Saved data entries
+===+

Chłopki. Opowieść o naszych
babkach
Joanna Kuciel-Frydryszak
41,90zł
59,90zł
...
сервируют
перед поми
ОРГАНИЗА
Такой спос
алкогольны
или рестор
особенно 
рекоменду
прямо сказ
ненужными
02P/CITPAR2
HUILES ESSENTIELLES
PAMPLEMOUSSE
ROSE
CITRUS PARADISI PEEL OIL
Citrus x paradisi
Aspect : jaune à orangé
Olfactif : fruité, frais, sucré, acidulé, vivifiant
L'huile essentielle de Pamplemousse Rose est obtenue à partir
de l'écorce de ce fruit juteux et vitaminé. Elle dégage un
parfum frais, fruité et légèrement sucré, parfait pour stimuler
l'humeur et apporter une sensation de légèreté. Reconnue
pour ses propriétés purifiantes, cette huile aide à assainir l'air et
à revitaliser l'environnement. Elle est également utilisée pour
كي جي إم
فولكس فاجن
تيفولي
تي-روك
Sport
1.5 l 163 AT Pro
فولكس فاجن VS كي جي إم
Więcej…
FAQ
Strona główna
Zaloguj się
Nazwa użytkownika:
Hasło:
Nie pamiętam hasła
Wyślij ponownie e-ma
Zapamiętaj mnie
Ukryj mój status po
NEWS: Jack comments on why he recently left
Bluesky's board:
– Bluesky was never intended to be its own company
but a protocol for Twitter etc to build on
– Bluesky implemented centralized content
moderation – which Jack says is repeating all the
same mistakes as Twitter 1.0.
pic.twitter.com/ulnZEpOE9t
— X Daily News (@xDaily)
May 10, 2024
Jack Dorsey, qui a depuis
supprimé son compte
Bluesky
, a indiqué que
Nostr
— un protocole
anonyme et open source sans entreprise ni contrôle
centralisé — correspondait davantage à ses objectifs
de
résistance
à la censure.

+===+

Rename "Bluesky" to "BlueSky" everywhere it appears in the material above, and leave the rest of the text unchanged.

> FINISHED EXERCISE:
Chłopki. Opowieść o naszych
babkach
Joanna Kuciel-Frydryszak
41,90zł
59,90zł
...
сервируют
перед поми
ОРГАНИЗА
Такой спос
алкогольны
или рестор
особенно 
рекоменду
прямо сказ
ненужными
02P/CITPAR2
HUILES ESSENTIELLES
PAMPLEMOUSSE
ROSE
CITRUS PARADISI PEEL OIL
Citrus x paradisi
Aspect : jaune à orangé
Olfactif : fruité, frais, sucré, acidulé, vivifiant
L'huile essentielle de Pamplemousse Rose est obtenue à partir
de l'écorce de ce fruit juteux et vitaminé. Elle dégage un
parfum frais, fruité et légèrement sucré, parfait pour stimuler
l'humeur et apporter une sensation de légèreté. Reconnue
pour ses propriétés purifiantes, cette huile aide à assainir l'air et
à revitaliser l'environnement. Elle est également utilisée pour
كي جي إم
فولكس فاجن
تيفولي
تي-روك
Sport
1.5 l 163 AT Pro
فولكس فاجن VS كي جي إم
Więcej…
FAQ
Strona główna
Zaloguj się
Nazwa użytkownika:
Hasło:
Nie pamiętam hasła
Wyślij ponownie e-ma
Zapamiętaj mnie
Ukryj mój status po
NEWS: Jack comments on why he recently left
BlueSky's board:
– BlueSky was never intended to be its own company
but a protocol for Twitter etc to build on
– BlueSky implemented centralized content
moderation – which Jack says is repeating all the
same mistakes as Twitter 1.0.
pic.twitter.com/ulnZEpOE9t
— X Daily News (@xDaily)
May 10, 2024
Jack Dorsey, qui a depuis
supprimé son compte
BlueSky
, a indiqué que
Nostr
— un protocole
anonyme et open source sans entreprise ni contrôle
centralisé — correspondait davantage à ses objectifs
de
résistance
à la censure.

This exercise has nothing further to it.